Monday, February 25, 2008

Old-Timers

Last Wednesday:

"Hello"
"Hello, how are you?"
"I'm fine, and you?"
"Is your [report] done?"
"Yes, actually."
"Do you want the news now or later?"
"Well, now."

And then my life changed. My father has a diagnosis. It's not good. It's pretty far along, but we have no idea how it will progress from here. His sister was diagnosed with the same disease and was dead three years later.

I'm still in shock. My work is suffering. I want to go home. I want to quit my job. I want to start an oral history project about him while he can still share stories.

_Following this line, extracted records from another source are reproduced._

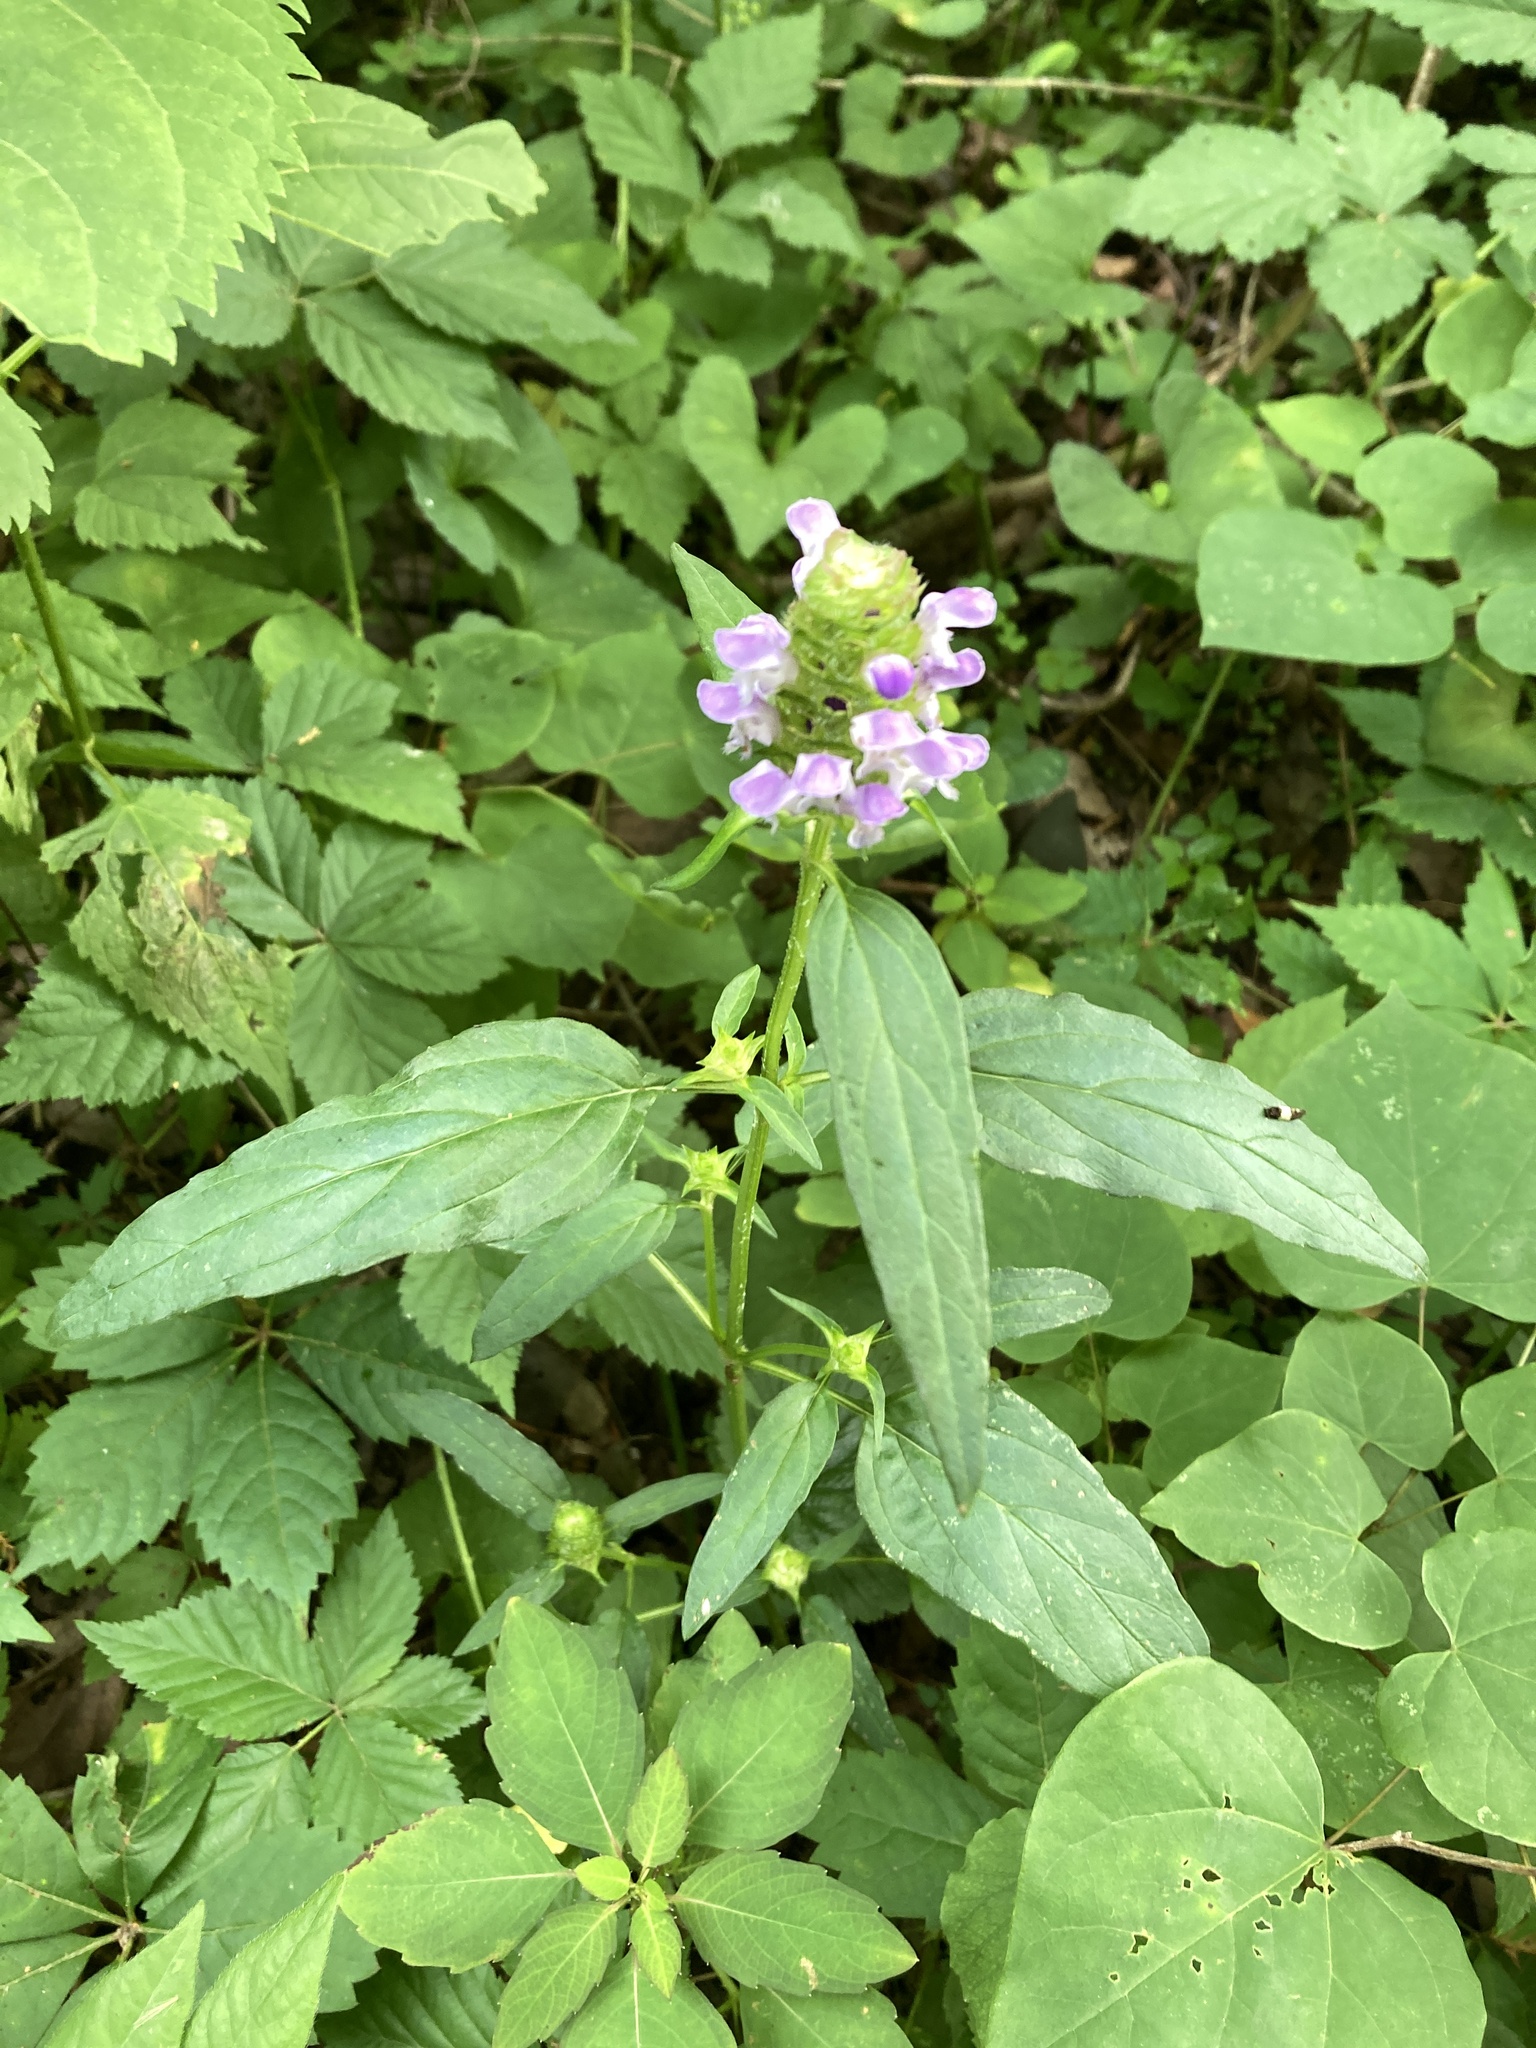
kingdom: Plantae
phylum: Tracheophyta
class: Magnoliopsida
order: Lamiales
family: Lamiaceae
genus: Prunella
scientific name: Prunella vulgaris
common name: Heal-all
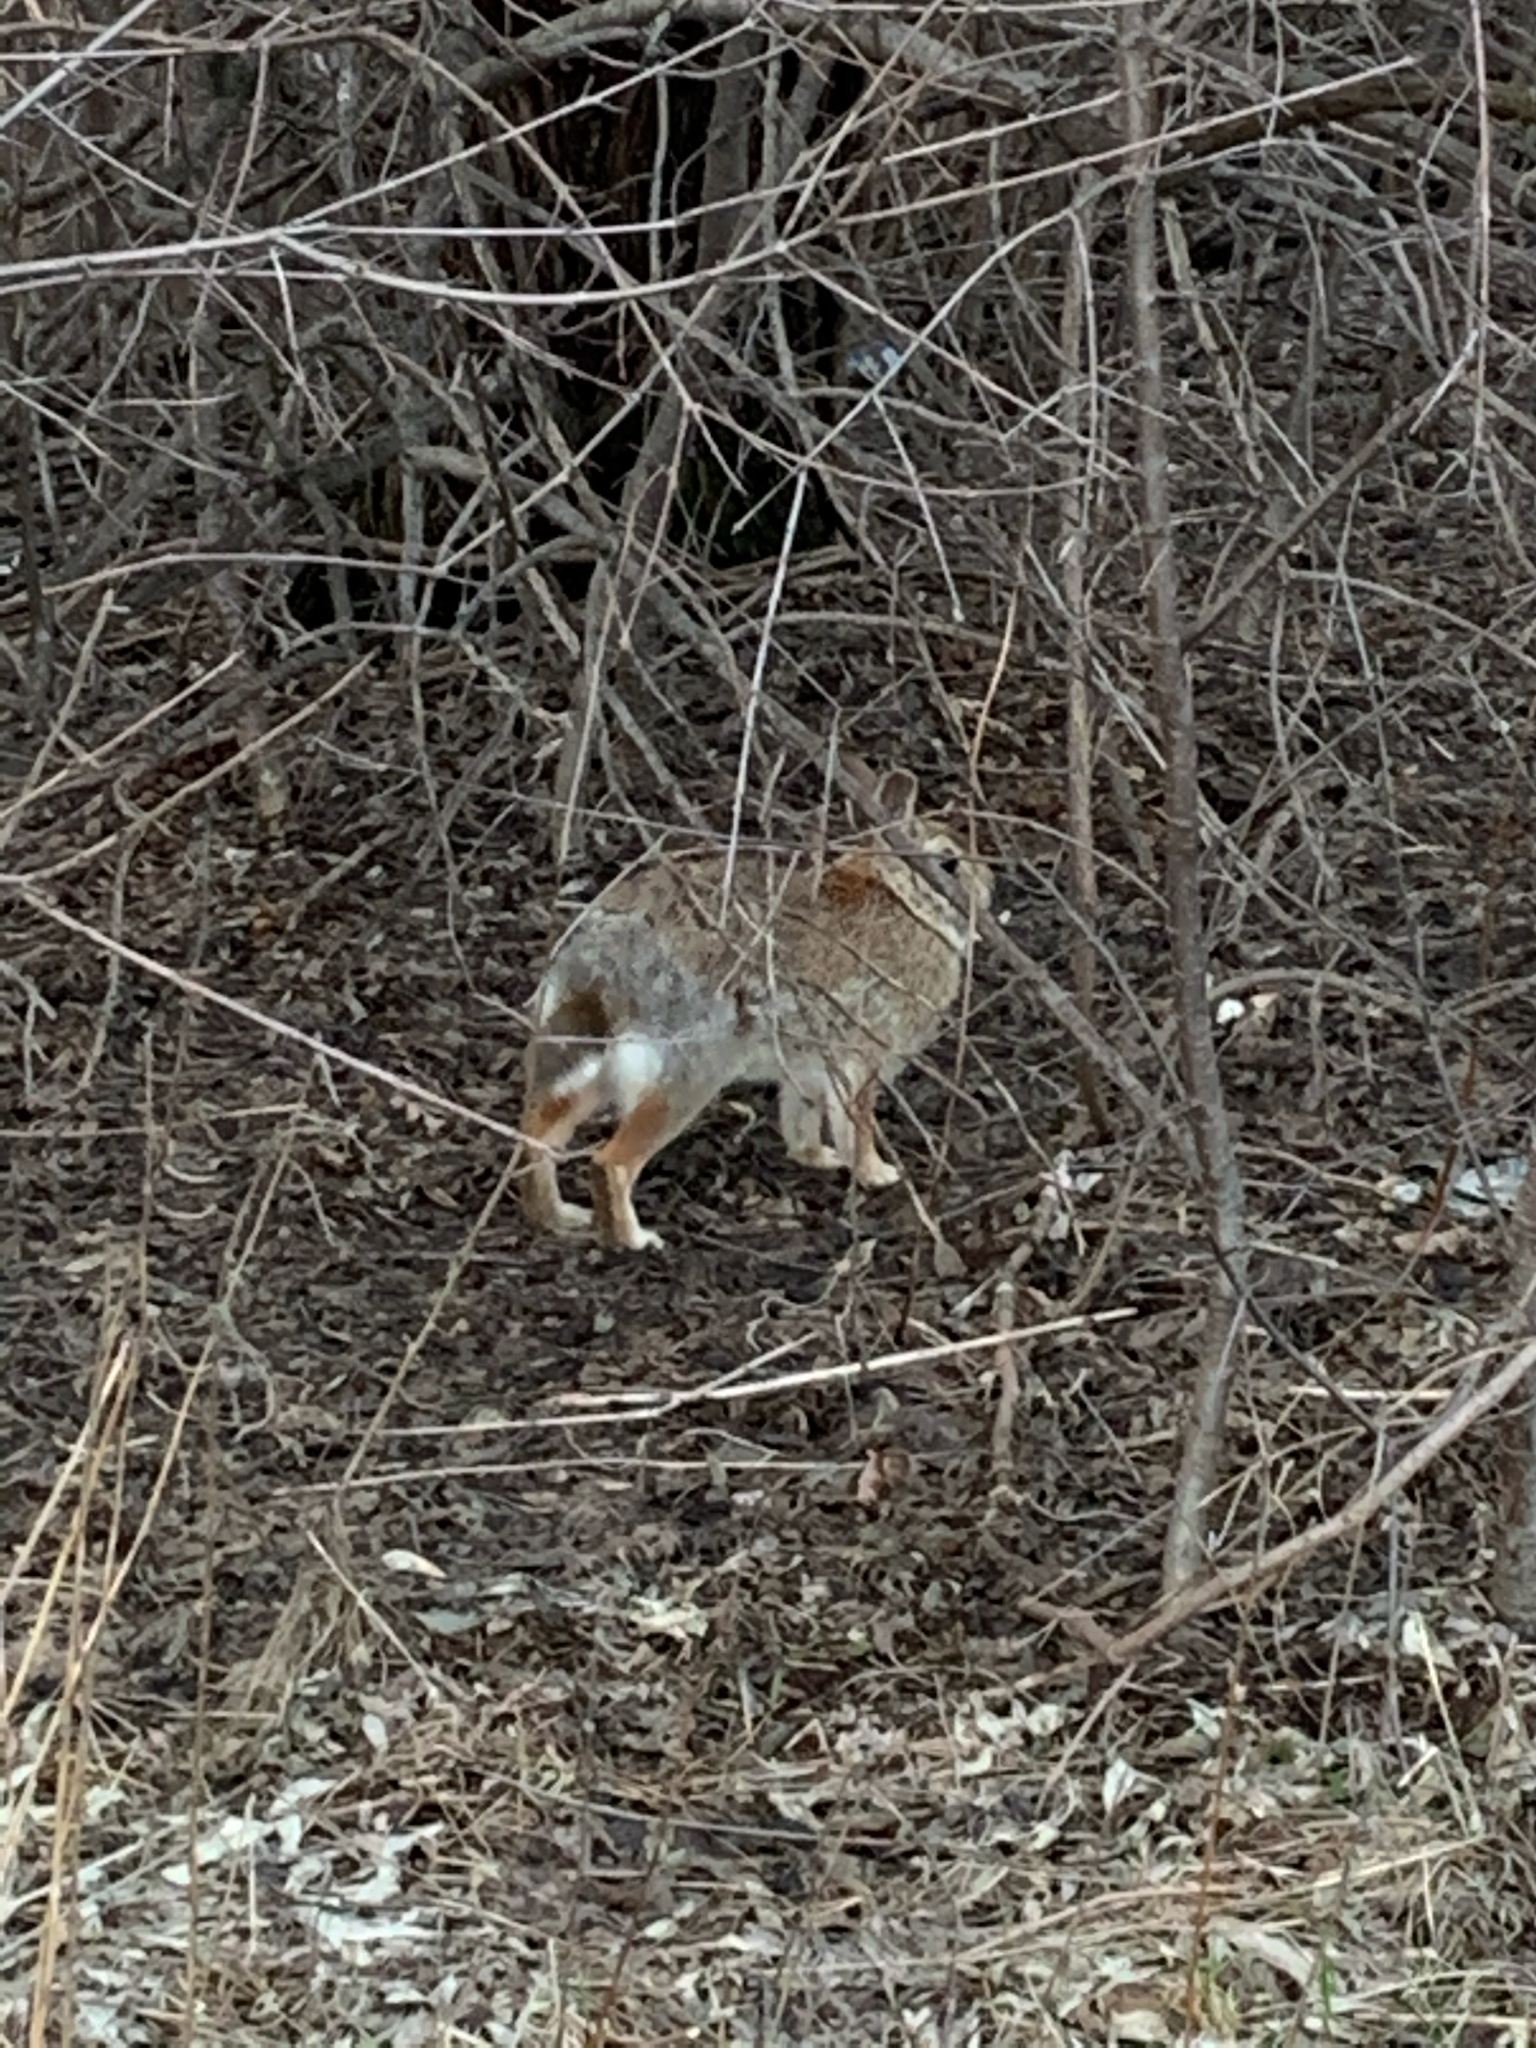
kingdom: Animalia
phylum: Chordata
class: Mammalia
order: Lagomorpha
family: Leporidae
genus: Sylvilagus
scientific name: Sylvilagus floridanus
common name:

I'm feeling guilty about not being nearer. And about not being closer. I'm feeling guilty about burdening people with my family's health issues. I'm feeling guilty about my work and my family and about not knowing how much to share with people, because my parents don't seem to be telling people. I feel guilty about not knowing how to communicate with my family.

And I'm afraid that it's hereditary. That I'll get it. That my kids will get it.

Okay. Deep breath. Start over. My father has been diagnosed with Alzheimer's. Stage 5 of a possible 7. Mom claims he is responding well to medication. I don't know what else to say at this point. Help me, Lord.

Lunch today was a recipe we tried for the first time earlier this weekend: refrigerator homestyle biscuits rolled flat, then filled with ground turkey and fat-free cheese, with a dash of salt. Fold over, fork the edges closed, and bake. Basically a diet empanada. Yum. Also, unfilled biscuits (made for the toddlers) with butter and honey. Water, and the dregs of the Starbucks ground coffee we received in a Christmas gift.

Friday, February 15, 2008

Why omit Ovid?

Why didn't they tell me about this? All these years I've been reading my Edith Hamilton, reading my Bullfinch, reading my secondary sources. And then at a library book sale I pick up a well-worn copy of Ovid's Metamorphoses, in the Horace Gregory translation.

And the heavens open, and I am a mythologist again.

I mean, seriously, I used to think of myself as a somewhat educated fellow. I read the required Homer (including the boring Telemachus parts) and the extracurricular Homer (beautiful bloody battle bits, though repetitive). I read me some Aeneid and some Divine Comedy and some Milton. My best friend in college was a Classics major. But nothing has been as much breezy fun or as diversely educational as this strange, comprehensive poem that would serve so well as a beginning mythology text.

Everything you need is there. Why don't teachers use this version to teach Perseus? Why don't museum curators print selections beside ancient illustrations? This is so well written, so readable, such an education in pacing and transition control... Are people so afraid of primary texts that they would rather read badly written Cliff's Notes than actual good, terse, muscular writing? (Don't answer that.)

Or do Gregory's oddly VH1-ish introduction and oddly located chapter summaries scare people away?

If I ever teach a mythology class, this will be a significant chunk of the curriculum. I'll probably have to throw in some other cultures to be more politically correct. But Ovid is a pretty ideal Dead White Male.

This nerd says check it out.

Breakfast today was homemade monkey bread made by a very intense four-year-old. Torn-up raw refrigerator biscuits in a loaf pan with melted butter, brown sugar, and cinnamon poured over the top, then baked for much longer than I expected. Lunch was much less interesting.